Ramen and Toilet Paper

So… corona virus, aka, Covid 19…

Yeah.

Ohio schools have closed at least through April 3. The situation will be reevaluated at a later date to see if they’ll close longer than that.

Oh how I laughed at Tom when we found out he’ll be stuck in a house with Olivia for three weeks.

And yet…damn.

I mean, sure, I get it. We need to slow this thing down. Social distancing and all that.

We currently have plenty of toilet paper, in case you were worried about our butts.

Alas, we’re down to our last package of ramen. Think there will be some when I go Walmart to buy groceries on Saturday?

I’m taking bets here.

See, I don’t even plan to go in order to ‘stock up’. I just need to buy groceries, which is what I do every Saturday.

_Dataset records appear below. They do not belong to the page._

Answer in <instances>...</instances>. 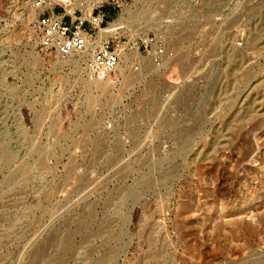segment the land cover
<instances>
[{"label":"rangeland","instance_id":"obj_1","mask_svg":"<svg viewBox=\"0 0 264 264\" xmlns=\"http://www.w3.org/2000/svg\"><path fill=\"white\" fill-rule=\"evenodd\" d=\"M56 2L131 47L90 80L0 0V264H264V0Z\"/></svg>","mask_w":264,"mask_h":264},{"label":"built area","instance_id":"obj_2","mask_svg":"<svg viewBox=\"0 0 264 264\" xmlns=\"http://www.w3.org/2000/svg\"><path fill=\"white\" fill-rule=\"evenodd\" d=\"M36 12L34 28L42 50L56 53L62 57L73 54L90 55L83 62L82 71L90 80H108L116 73L121 56L131 45L123 41L120 27L115 34L99 40L102 30H107L112 14L103 10V2L90 12L80 15L75 10H58V5L52 0H28ZM147 56L157 67L174 58V53L164 43L159 35L147 36L144 39ZM242 45L241 41L237 42ZM138 47V53H140ZM108 128L112 123L107 124Z\"/></svg>","mask_w":264,"mask_h":264},{"label":"bare ground","instance_id":"obj_3","mask_svg":"<svg viewBox=\"0 0 264 264\" xmlns=\"http://www.w3.org/2000/svg\"><path fill=\"white\" fill-rule=\"evenodd\" d=\"M53 2H55V0H52ZM58 1H60V2H62V3H68L70 0H58ZM29 4V3H28ZM165 4V3H164ZM66 6H67V4H66ZM34 15V11H30V15H29V17L31 18L32 16ZM111 23H113V22H111ZM111 25V24H110ZM110 25H109V27H110ZM108 27V28H109ZM106 31H108V30H102L101 32H100V34H99V40H102V39H104V38H106V37H108L110 34H109V31L108 32H106ZM116 31V30H115ZM115 31H114V33L113 34H115ZM113 34H111V35H113ZM70 57H74V56H70ZM119 66V65H118ZM109 86V85H108ZM260 221L261 222H263L264 221V215L261 217V219H260ZM238 225H240V223L238 224ZM237 224H236V226L237 227H239ZM240 227H241V225H240ZM244 227H245V225H244ZM249 230L250 229H255V227L253 226L252 228H251V226H250V228H248ZM251 231V230H250Z\"/></svg>","mask_w":264,"mask_h":264}]
</instances>
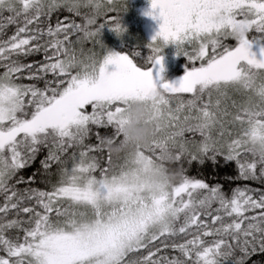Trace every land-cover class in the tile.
Returning a JSON list of instances; mask_svg holds the SVG:
<instances>
[{
	"label": "snow or ice",
	"instance_id": "1",
	"mask_svg": "<svg viewBox=\"0 0 264 264\" xmlns=\"http://www.w3.org/2000/svg\"><path fill=\"white\" fill-rule=\"evenodd\" d=\"M120 11L117 0H0V264H248L264 253V187L229 195L182 163L222 157L264 185L251 147L264 144V0H151L162 23L140 61L101 39L126 32ZM169 45L188 61L178 83L162 76ZM135 101L150 103L157 136L114 159Z\"/></svg>",
	"mask_w": 264,
	"mask_h": 264
},
{
	"label": "trees",
	"instance_id": "2",
	"mask_svg": "<svg viewBox=\"0 0 264 264\" xmlns=\"http://www.w3.org/2000/svg\"><path fill=\"white\" fill-rule=\"evenodd\" d=\"M121 0H117V2H120ZM131 0H122V6L123 9L120 11V15L122 17V23L124 27L126 28V34L128 35L126 38H116L107 36L108 31H110V28L103 29L102 34V41L104 44L110 48H113L117 52H129L133 53L135 51H140L141 56L137 57V60L140 61L143 59L144 56H147L150 52V50L146 47V45L151 41V38L155 35V33L159 30V21L156 19H153V17L147 15L149 11H151V0H149V3L147 5L142 6V9H139L137 12L135 9V2ZM127 5V11H124V5ZM140 8V7H139ZM81 12L83 14L91 15L92 10L90 8H81ZM141 14V17L144 22V27L140 31V28H135V21L139 19V16ZM5 16L8 15V13L4 14ZM59 15L61 18L64 16H70L72 14L68 13L65 10H61L59 13L55 14ZM55 15L53 17V20L55 21ZM126 18L127 20H124ZM76 21L78 23L83 22V17H75ZM98 22H101L98 20ZM15 30V25H10L6 28L7 34H12ZM143 32L142 34H140ZM104 38H107V41H104ZM76 39L75 36L72 37V40L74 41ZM227 43L232 44L234 41L228 40ZM99 45H96V47ZM81 46L76 45V48L79 49ZM91 47H94L91 42H85L83 44V48L85 50L90 49ZM167 52H173L174 55L170 60L166 58ZM77 55L79 56L78 52ZM164 55V64H165V71L162 74L163 80L166 82L171 83H178L182 77L186 74L188 61L183 56H178L176 53V47L175 45H169L164 49L163 52ZM42 59V56H32L28 57V61L33 60H40ZM28 82V81H25ZM40 86H43L42 83ZM238 101L242 99L240 95L234 96ZM97 129H93V134L87 143L91 144H97L98 140L96 138L95 132ZM101 136L108 137L112 134L113 129L112 128H99L98 129ZM190 136V134H189ZM196 139H199V136H196ZM45 155L44 152H41L40 156L37 157L36 162L32 165L31 168L26 169L23 172L24 176L29 175L32 172H35L38 168H40V159L43 158ZM98 157H103L106 159V152L105 153H96ZM113 157L115 159V154H113ZM171 172L179 173L181 171V165H177L175 163H169L168 165ZM183 169H186L187 174L193 178H200L204 179L209 184L215 185L219 184L223 187L224 191L231 193V190L235 187L248 185L255 188L264 187V185H261L260 183L256 181H250V180H243L239 178V172L238 167L235 162H225L222 157H218L216 163H213L212 161H205L203 164H200L197 161H193L191 164H188L185 160L182 163ZM176 179H179V176L176 177ZM34 187H38L41 189H44L46 187V184L41 180V178L38 176V182L33 185ZM23 187V185H21ZM239 255V253H237ZM248 264H264V253H257L253 255L249 260Z\"/></svg>",
	"mask_w": 264,
	"mask_h": 264
},
{
	"label": "clouds",
	"instance_id": "3",
	"mask_svg": "<svg viewBox=\"0 0 264 264\" xmlns=\"http://www.w3.org/2000/svg\"><path fill=\"white\" fill-rule=\"evenodd\" d=\"M152 117V108L150 103L144 101H135L131 104L126 113L127 123L124 125L123 132L126 135L127 142L123 147L108 145L109 149L115 155L122 152L133 154L136 146H145L151 144L157 136L155 121L147 123ZM253 147L257 156L264 154V144L256 143ZM176 177L169 175L168 179L173 180Z\"/></svg>",
	"mask_w": 264,
	"mask_h": 264
},
{
	"label": "rangeland",
	"instance_id": "4",
	"mask_svg": "<svg viewBox=\"0 0 264 264\" xmlns=\"http://www.w3.org/2000/svg\"><path fill=\"white\" fill-rule=\"evenodd\" d=\"M131 1H134L135 2V9H137L136 10V12L139 10V9H142L141 7L142 6H145V5H147V3H149V0H131ZM134 2H132L133 4H134ZM117 6L118 7H120V9H123V6H122V0L120 1V2H117ZM140 7V8H139ZM124 20H127L126 18H124ZM135 28H140V31L143 29V27H144V22H143V19H142V17H141V14H140V16H139V19H137L135 22ZM160 23H162V21H159V25H160ZM143 32H141L140 34H142ZM107 36H111V37H116V38H126L128 35L126 34V33H124L123 34V36H118L115 32H113L112 30H110V31H108V33H107ZM104 41H107V38H104ZM108 48H110L109 46H108ZM90 49H93L94 51H96L97 53H99V52H101V49H100V47L99 46H95V47H91ZM110 49H112V50H114L113 48H110ZM78 51V54L80 55V53H79V49H77ZM88 50L89 49H87V50H85L84 49V51H85V53H87L88 52ZM114 51H116V50H114ZM164 54H166L165 56H166V58L168 59V60H170L173 56H171V55H174V53L173 52H167V53H164ZM112 69L114 70V66H112ZM234 96H238V94H233Z\"/></svg>",
	"mask_w": 264,
	"mask_h": 264
}]
</instances>
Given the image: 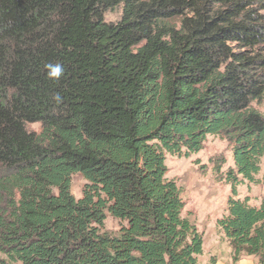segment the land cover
<instances>
[{
    "label": "trees",
    "instance_id": "obj_1",
    "mask_svg": "<svg viewBox=\"0 0 264 264\" xmlns=\"http://www.w3.org/2000/svg\"><path fill=\"white\" fill-rule=\"evenodd\" d=\"M263 97V0H0V264H198L165 156L219 137L232 194L256 184ZM216 225L233 264H264V200Z\"/></svg>",
    "mask_w": 264,
    "mask_h": 264
},
{
    "label": "rangeland",
    "instance_id": "obj_2",
    "mask_svg": "<svg viewBox=\"0 0 264 264\" xmlns=\"http://www.w3.org/2000/svg\"><path fill=\"white\" fill-rule=\"evenodd\" d=\"M264 1V0H263ZM121 16V9L116 8L105 14L107 23H116ZM252 107L264 115V97ZM29 131L39 133V124L27 126ZM167 173L165 178L173 181L180 190L183 202L182 216L189 219L202 239V253L197 258L198 264H233L228 241L223 236L216 222L225 213L229 199H247L248 205L258 207L264 200V156L260 163L257 183L243 182L235 187L227 182V173L234 170L230 144L219 137L206 138L200 152L188 158L165 156ZM85 184L79 174L71 177L70 191L75 199L81 197ZM104 230L109 233L118 231V221L106 215ZM256 257L242 256L236 264H257Z\"/></svg>",
    "mask_w": 264,
    "mask_h": 264
},
{
    "label": "clouds",
    "instance_id": "obj_3",
    "mask_svg": "<svg viewBox=\"0 0 264 264\" xmlns=\"http://www.w3.org/2000/svg\"><path fill=\"white\" fill-rule=\"evenodd\" d=\"M46 68L48 69V77L52 78V79H60V77L63 75L64 73V69L60 64H47ZM57 101H59V96L57 95L56 97Z\"/></svg>",
    "mask_w": 264,
    "mask_h": 264
}]
</instances>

But we are low on ramen. And since the girls will be home for three weeks, we’ll need soup and Spaghetti-Os. Ewww, but still, a child can’t live on ramen alone.

Let’s not forget the macaroni and cheese.

It will appear to the average shopper (me) that I’m stocking up and perhaps even hoarding and that’s okay.

I took Alyssa to the doctor the other day for her sports physical. I felt a vague sense of guilt for taking a perfectly healthy child to a germ-infested doctor’s office but she needed that physical in order to participate in track meets. She can practice without it but she has to have had the physical in order to compete.

She’s fine, by the way. I know that shocks exactly no one.

But our doctor talked to us a little about covid-19. He said that the panic amongst the medical community is due to the unknown. They just don’t know what this virus will do to people, not really. It’s spreading so fast and making the elderly SO sick (or, rather, KILLING them) and there simply are not enough tests in this country to stop people from spreading this stupid virus.

So we have to slow everyone down.

I mentioned SARS and Zika to my doctor and he seemed surprised that I remembered them. They were flashes in the pan, if you will. He said he hopesCovid-19 goes the same path but no one knows for sure that it will.

It might become more like influenza, which still kills tens of thousands of people each year.

He pointed out that the flu killed more people in the late 1910s than bullets did in WWI. So…yeah, that’s depressing.

But we’re hopeful. We’re rallying. We’re staying home and washing our hands and not licking the handle of the shopping carts.